◆ **Extracted entries**:
○ ○ ○ ○ ○ ○ ○
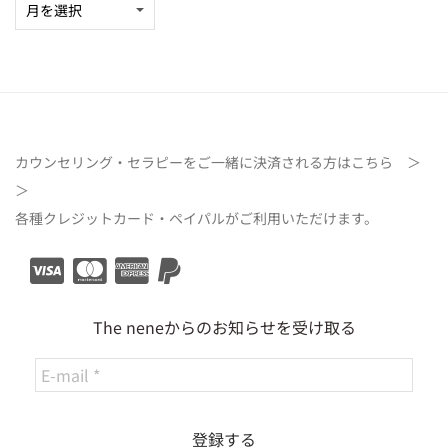
カウンセリング・セラピーをご一緒に決済される方は
こちら ＞
＞
各種クレジットカード・ペイパルがご利用いただけます。
The neneからのお知らせを受け取る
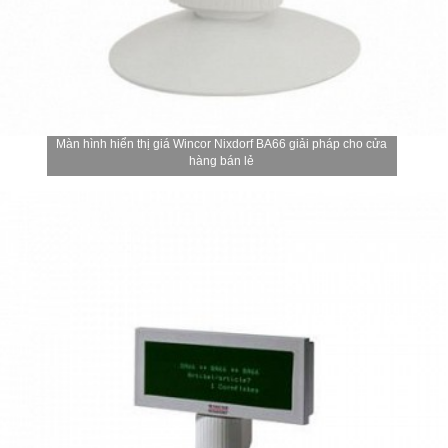
Màn hình hiển thị giá Wincor Nixdorf BA66 giải pháp cho cửa
hàng bán lẻ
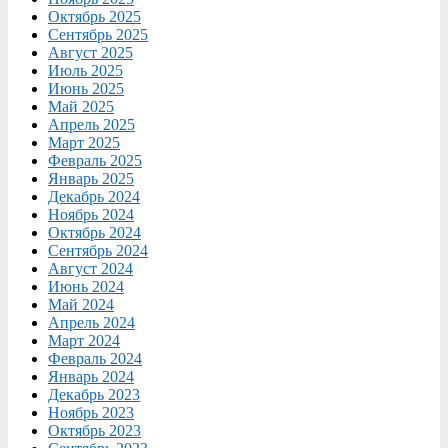
Октябрь 2025
Сентябрь 2025
Август 2025
Июль 2025
Июнь 2025
Май 2025
Апрель 2025
Март 2025
Февраль 2025
Январь 2025
Декабрь 2024
Ноябрь 2024
Октябрь 2024
Сентябрь 2024
Август 2024
Июнь 2024
Май 2024
Апрель 2024
Март 2024
Февраль 2024
Январь 2024
Декабрь 2023
Ноябрь 2023
Октябрь 2023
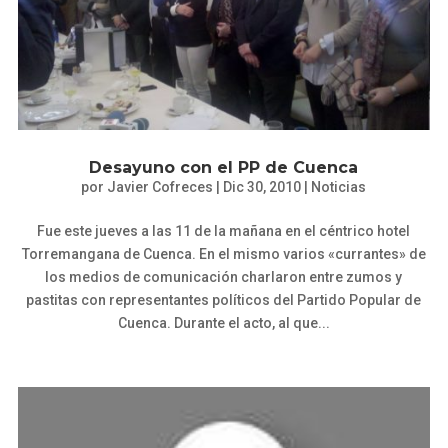
Desayuno con el PP de Cuenca
por
Javier Cofreces
|
Dic 30, 2010
|
Noticias
Fue este jueves a las 11 de la mañana en el céntrico hotel
Torremangana de Cuenca. En el mismo varios «currantes» de
los medios de comunicación charlaron entre zumos y
pastitas con representantes políticos del Partido Popular de
Cuenca. Durante el acto, al que...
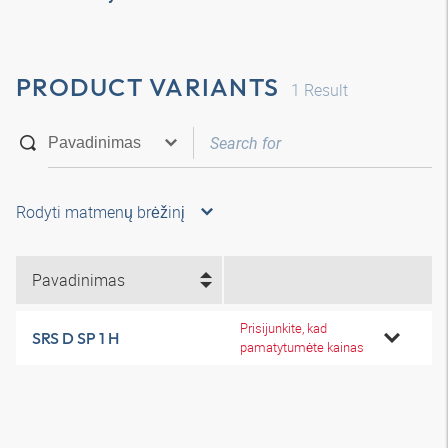
PRODUCT VARIANTS
1
Result
Rodyti matmenų brėžinį
Pavadinimas
Prisijunkite, kad
SRS D SP 1 H
pamatytumėte kainas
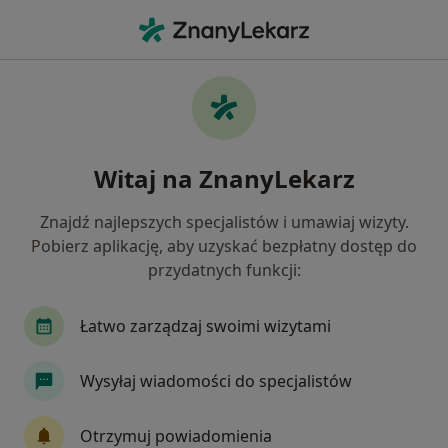
Me
Internista • Żarów, dolnośląskie
Filtry
Ubezpieczenie
Mapa
Polecani interniści w Żarowie
Witaj na ZnanyLekarz
Jak działają wyniki wyszukiwania
Znajdź najlepszych specjalistów i umawiaj wizyty.
Pobierz aplikację, aby uzyskać bezpłatny dostęp do
Wybierz swoje ubezpieczenie
przydatnych funkcji:
Łatwo zarządzaj swoimi wizytami
Wysyłaj wiadomości do specjalistów
Otrzymuj powiadomienia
○ ○ ○ ○ ○ ○ ○
◆ **Problem**: Write out the text of all the rows above character for character, leaving the pictures out of your answer.

◆ **Answer section**:
カウンセリング・セラピーをご一緒に決済される方は
こちら ＞
＞
各種クレジットカード・ペイパルがご利用いただけます。
The neneからのお知らせを受け取る
Màn hình hiển thị giá Wincor Nixdorf BA66 giải pháp cho cửa
hàng bán lẻ
Октябрь 2025
Сентябрь 2025
Август 2025
Июль 2025
Июнь 2025
Май 2025
Апрель 2025
Март 2025
Февраль 2025
Январь 2025
Декабрь 2024
Ноябрь 2024
Октябрь 2024
Сентябрь 2024
Август 2024
Июнь 2024
Май 2024
Апрель 2024
Март 2024
Февраль 2024
Январь 2024
Декабрь 2023
Ноябрь 2023
Октябрь 2023
Desayuno con el PP de Cuenca
por
Javier Cofreces
|
Dic 30, 2010
|
Noticias
Fue este jueves a las 11 de la mañana en el céntrico hotel
Torremangana de Cuenca. En el mismo varios «currantes» de
los medios de comunicación charlaron entre zumos y
pastitas con representantes políticos del Partido Popular de
Cuenca. Durante el acto, al que...
PRODUCT VARIANTS
1
Result
Rodyti matmenų brėžinį
Pavadinimas
Prisijunkite, kad
SRS D SP 1 H
pamatytumėte kainas
Me
Internista • Żarów, dolnośląskie
Filtry
Ubezpieczenie
Mapa
Polecani interniści w Żarowie
Witaj na ZnanyLekarz
Jak działają wyniki wyszukiwania
Znajdź najlepszych specjalistów i umawiaj wizyty.
Pobierz aplikację, aby uzyskać bezpłatny dostęp do
Wybierz swoje ubezpieczenie
przydatnych funkcji:
Łatwo zarządzaj swoimi wizytami
Wysyłaj wiadomości do specjalistów
Otrzymuj powiadomienia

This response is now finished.